The corporation must pay a one-time fee at the time the application for registration is submitted. This payment covers registration costs and is non-refundable if the corporation is denied registration.
REGISTRATION & ACCREDITATION DUTIES AND CHARGES
Registration duty is 2000 rubles. There are also charges for registration of company's seal, registration at State Committee for Statistics.
New company formation may take about 1 month.
Accreditation duties for Representative Offices and Branches are considerably higher. The State Registration Chamber duties are:
1-year accreditation duty - 1000 USD
2-year accreditation duty - 2000 USD
3-year accreditation duty - 2500 USD
Branch may be opened for 5-year period - duty is 3500 USD.
There is a requirement for a registered office to be maintained in Russia. Sovereign can provide this service for its clients.
The Russian company may only have one current bank account which must be held with a Russian bank. A minimum of two persons should be authorised to sign the account mandates/instruction (one of them being a Director and the other- the Chief Accountant or his deputy).
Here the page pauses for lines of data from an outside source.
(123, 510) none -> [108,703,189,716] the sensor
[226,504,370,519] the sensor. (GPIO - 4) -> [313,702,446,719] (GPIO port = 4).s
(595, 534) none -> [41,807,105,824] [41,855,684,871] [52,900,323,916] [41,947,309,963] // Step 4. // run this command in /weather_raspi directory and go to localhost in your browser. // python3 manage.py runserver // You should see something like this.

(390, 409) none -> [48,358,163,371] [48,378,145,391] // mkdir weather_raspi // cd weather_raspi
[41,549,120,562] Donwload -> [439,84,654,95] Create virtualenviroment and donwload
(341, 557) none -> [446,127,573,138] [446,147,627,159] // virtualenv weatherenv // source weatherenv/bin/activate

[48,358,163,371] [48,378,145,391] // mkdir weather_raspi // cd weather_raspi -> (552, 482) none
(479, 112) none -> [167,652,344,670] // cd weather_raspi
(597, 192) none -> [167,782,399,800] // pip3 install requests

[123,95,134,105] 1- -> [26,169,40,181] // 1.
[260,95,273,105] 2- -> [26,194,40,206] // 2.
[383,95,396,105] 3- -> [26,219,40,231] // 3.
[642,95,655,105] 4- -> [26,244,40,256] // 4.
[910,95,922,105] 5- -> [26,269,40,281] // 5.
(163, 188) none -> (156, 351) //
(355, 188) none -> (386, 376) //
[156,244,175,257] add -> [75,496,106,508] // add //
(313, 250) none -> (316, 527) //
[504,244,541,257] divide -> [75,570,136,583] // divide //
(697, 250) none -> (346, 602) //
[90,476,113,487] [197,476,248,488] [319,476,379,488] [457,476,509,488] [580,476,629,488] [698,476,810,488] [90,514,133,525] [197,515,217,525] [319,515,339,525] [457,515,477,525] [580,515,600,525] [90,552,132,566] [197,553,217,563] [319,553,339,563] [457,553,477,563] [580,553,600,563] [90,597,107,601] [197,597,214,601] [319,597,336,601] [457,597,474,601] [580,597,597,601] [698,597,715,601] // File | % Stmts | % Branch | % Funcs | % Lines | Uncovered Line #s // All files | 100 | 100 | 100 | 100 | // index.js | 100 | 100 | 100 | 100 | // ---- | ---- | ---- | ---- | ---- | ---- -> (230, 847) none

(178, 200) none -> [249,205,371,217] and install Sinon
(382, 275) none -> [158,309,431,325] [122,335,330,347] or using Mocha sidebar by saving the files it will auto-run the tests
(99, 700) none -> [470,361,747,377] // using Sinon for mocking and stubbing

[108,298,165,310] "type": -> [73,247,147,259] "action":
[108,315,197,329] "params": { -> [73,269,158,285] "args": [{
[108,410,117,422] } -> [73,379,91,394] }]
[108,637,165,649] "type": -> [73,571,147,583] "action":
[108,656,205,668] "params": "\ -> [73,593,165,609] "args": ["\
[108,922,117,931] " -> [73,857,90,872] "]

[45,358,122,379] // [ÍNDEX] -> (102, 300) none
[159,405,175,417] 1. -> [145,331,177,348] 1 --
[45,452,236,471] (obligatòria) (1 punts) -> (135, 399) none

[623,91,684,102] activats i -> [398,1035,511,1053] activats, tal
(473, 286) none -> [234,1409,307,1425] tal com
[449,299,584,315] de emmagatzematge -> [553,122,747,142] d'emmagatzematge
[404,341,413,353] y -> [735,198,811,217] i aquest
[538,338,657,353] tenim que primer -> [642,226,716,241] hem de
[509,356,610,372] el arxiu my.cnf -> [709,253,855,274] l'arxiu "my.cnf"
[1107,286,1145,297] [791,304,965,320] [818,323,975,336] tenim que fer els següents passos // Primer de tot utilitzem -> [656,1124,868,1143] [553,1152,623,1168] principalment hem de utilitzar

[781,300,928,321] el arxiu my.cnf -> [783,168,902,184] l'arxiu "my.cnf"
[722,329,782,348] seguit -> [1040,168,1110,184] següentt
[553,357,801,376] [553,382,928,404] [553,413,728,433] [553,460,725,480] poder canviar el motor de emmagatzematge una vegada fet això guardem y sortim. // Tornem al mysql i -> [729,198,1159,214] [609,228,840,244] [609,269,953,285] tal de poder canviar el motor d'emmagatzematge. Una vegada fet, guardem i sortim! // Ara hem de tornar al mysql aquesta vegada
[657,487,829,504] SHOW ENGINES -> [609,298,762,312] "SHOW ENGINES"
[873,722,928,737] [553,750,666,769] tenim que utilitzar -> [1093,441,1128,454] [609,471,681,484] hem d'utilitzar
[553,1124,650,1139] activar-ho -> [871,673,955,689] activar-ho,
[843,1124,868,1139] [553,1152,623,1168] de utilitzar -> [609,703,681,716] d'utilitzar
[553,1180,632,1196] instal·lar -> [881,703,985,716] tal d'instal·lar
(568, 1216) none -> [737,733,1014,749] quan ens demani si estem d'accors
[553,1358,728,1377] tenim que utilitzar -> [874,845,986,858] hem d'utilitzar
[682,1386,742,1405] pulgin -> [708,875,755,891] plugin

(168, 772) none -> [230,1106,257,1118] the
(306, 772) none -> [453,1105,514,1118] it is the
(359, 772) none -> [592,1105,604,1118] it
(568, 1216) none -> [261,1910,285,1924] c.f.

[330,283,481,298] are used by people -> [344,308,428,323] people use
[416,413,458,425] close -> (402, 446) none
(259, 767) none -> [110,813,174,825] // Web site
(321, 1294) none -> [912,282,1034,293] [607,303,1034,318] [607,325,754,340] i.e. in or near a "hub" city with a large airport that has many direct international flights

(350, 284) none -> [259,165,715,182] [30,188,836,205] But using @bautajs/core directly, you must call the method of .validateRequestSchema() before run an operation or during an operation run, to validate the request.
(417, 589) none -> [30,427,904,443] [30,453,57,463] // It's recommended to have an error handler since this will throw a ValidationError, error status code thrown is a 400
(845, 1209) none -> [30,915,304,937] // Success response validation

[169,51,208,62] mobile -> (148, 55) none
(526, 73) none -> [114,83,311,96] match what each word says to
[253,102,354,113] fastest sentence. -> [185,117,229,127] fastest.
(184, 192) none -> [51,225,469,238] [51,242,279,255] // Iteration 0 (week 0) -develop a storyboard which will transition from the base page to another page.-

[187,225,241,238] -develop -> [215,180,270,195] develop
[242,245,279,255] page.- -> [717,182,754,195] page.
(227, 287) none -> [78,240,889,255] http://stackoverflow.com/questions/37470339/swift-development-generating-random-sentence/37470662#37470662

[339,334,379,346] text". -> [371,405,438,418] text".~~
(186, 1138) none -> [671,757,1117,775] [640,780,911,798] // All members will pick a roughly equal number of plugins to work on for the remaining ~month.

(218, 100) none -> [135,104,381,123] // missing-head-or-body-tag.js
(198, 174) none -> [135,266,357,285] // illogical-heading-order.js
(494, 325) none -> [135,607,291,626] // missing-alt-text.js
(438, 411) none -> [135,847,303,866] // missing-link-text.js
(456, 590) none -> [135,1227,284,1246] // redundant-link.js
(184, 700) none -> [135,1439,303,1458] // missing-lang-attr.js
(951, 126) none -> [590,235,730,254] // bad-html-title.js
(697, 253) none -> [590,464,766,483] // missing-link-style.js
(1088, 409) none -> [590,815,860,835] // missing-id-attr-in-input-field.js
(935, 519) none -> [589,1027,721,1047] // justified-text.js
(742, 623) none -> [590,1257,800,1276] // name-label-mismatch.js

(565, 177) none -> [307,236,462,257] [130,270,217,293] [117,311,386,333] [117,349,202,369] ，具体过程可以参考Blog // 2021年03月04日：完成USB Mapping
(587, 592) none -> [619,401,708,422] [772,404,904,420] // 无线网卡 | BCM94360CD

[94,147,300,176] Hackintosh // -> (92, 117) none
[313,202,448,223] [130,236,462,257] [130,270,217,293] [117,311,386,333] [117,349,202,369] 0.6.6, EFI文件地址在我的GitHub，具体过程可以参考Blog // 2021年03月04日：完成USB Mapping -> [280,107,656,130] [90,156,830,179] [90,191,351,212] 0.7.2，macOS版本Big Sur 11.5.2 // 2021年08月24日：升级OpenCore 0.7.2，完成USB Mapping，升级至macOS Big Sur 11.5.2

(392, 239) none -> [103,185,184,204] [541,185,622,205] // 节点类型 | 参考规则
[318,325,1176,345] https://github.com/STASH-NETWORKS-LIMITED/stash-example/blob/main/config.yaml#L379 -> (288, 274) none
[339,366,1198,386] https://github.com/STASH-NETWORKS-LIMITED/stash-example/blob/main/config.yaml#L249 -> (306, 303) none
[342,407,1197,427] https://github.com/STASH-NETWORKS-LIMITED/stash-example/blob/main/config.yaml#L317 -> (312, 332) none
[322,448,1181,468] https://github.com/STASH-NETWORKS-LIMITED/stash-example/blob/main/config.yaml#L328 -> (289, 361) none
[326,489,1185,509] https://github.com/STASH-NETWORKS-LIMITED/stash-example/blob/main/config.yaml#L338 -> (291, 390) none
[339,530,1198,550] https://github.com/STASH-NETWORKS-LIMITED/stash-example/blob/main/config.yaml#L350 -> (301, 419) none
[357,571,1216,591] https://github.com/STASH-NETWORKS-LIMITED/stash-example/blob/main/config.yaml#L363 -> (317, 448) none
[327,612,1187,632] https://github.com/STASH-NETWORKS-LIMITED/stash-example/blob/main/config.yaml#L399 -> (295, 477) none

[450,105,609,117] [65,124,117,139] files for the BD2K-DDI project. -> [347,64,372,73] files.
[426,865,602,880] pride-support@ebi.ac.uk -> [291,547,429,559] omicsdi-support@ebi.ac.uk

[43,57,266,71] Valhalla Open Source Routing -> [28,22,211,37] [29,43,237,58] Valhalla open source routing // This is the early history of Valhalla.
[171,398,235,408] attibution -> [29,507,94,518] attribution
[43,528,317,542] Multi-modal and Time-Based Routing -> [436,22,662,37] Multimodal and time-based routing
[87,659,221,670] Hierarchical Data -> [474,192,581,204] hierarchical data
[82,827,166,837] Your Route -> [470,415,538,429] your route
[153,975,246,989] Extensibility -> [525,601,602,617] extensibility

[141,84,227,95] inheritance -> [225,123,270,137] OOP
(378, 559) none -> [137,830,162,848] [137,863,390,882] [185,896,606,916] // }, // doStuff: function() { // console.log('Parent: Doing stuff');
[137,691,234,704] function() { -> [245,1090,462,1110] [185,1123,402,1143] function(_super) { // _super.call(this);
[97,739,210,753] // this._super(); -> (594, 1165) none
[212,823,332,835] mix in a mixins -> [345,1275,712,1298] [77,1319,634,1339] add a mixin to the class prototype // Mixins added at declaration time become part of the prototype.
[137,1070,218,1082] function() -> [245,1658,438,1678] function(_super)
The Russian company will pay income tax at the rate of 32%. Federal and Municipal taxes, which vary according to the levels of capitalisation are also levied. As the total taxation level is rather high, it is reasonable to use Russian companies as corporate representatives or agents, in order to reduce this fiscal burden.
Term of Incorporation
A Russian company can be incorporated within 2-3 weeks (including opening of a bank account).